*** Provided passage Section Begins ***

ModuleNotFoundError: No module named 'cortexmark' Make sure the project was installed with pip install -e .. Prefer python -m cortexmark.convert over python cortexmark/convert.py.
FileNotFoundError: Config file not found Pass a valid config path with --config, for example cortexmark --config configs/pipeline.yaml.
Docling installation fails Docling may require system libraries and a compiler toolchain. On Debian/Ubuntu, install build-essential and poppler-utils, or use Docker instead.
Memory issues on large PDFs Verify num_threads: 1 and device: cpu in configs/pipeline.yaml. If needed, constrain Docker resources explicitly.
Formulas look corrupted engine: dual usually gives the best output. Compare with --engine docling and --engine markitdown when debugging.
Idempotency does not skip unchanged files Check that outputs/.manifest.json is writable. To rebuild from scratch, run make clean-outputs.
Tests fail after code changes Run make lint && make test && pyright cortexmark/ to check all quality gates.

Development Notes

Tests

make test                          # or: python -m pytest tests/ -v

Linting and formatting

make lint                          # Checks only
make format                        # Apply automatic fixes

Type checking

pyright cortexmark/   # standard mode, currently 0 errors, 0 warnings

Coverage

python -m pytest tests/ --cov=cortexmark --cov-report=term-missing

The minimum coverage threshold is 70%, enforced by pytest-cov.

Pre-commit hooks

pre-commit install
pre-commit run --all-files

Build

pip install build
python -m build                    # creates .tar.gz and .whl files under dist/

License

This project is licensed under the MIT License.

*** Provided passage Section Ends ***
*** Extracted entries Section Begins ***

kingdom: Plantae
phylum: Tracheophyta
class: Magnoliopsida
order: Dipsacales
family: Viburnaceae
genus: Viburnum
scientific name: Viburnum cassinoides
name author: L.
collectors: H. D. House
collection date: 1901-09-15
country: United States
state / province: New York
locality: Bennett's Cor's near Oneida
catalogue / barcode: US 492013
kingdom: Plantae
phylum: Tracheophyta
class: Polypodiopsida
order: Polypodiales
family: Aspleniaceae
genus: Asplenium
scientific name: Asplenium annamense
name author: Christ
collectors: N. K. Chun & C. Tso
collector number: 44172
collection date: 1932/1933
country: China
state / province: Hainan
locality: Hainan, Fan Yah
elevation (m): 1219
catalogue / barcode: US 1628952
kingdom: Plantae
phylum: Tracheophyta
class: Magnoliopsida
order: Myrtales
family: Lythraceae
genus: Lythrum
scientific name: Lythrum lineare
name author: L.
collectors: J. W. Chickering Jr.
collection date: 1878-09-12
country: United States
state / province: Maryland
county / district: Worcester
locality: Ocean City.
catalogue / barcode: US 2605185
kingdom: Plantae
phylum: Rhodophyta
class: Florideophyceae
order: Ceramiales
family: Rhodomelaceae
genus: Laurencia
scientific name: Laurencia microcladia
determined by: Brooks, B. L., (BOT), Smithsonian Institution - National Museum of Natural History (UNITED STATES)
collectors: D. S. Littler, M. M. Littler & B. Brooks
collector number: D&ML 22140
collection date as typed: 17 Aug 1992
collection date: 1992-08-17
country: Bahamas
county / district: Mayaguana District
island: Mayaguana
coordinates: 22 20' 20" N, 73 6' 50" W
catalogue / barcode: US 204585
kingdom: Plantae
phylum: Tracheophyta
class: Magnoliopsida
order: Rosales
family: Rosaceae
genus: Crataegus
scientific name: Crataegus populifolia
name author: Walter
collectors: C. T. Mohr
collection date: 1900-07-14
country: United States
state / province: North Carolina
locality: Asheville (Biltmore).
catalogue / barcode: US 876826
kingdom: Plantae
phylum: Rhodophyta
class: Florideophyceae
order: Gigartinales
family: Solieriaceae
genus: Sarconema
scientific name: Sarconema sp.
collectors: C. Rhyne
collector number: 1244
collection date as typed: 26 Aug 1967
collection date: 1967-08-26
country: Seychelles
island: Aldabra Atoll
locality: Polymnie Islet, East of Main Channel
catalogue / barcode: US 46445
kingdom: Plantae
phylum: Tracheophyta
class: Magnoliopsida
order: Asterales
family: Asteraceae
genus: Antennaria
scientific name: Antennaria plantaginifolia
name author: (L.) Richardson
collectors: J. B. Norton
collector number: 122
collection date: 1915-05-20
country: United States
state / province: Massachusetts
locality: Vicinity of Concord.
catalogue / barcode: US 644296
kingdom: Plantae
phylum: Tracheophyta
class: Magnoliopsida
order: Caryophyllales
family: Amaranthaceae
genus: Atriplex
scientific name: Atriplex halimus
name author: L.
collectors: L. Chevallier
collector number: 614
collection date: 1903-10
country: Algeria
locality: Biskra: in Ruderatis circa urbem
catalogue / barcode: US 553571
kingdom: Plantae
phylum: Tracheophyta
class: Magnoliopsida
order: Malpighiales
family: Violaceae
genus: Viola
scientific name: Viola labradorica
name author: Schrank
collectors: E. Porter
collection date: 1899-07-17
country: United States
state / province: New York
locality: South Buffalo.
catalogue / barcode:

*** Extracted entries Section Ends ***

Task goal. Please rewrite the troubleshooting notes between "Memory issues on" and "all quality gates.", inclusive, substituting "Podman" for "Docker". The dataset items lines aren't needed here.

Written answer.
Memory issues on large PDFs Verify num_threads: 1 and device: cpu in configs/pipeline.yaml. If needed, constrain Podman resources explicitly.
Formulas look corrupted engine: dual usually gives the best output. Compare with --engine docling and --engine markitdown when debugging.
Idempotency does not skip unchanged files Check that outputs/.manifest.json is writable. To rebuild from scratch, run make clean-outputs.
Tests fail after code changes Run make lint && make test && pyright cortexmark/ to check all quality gates.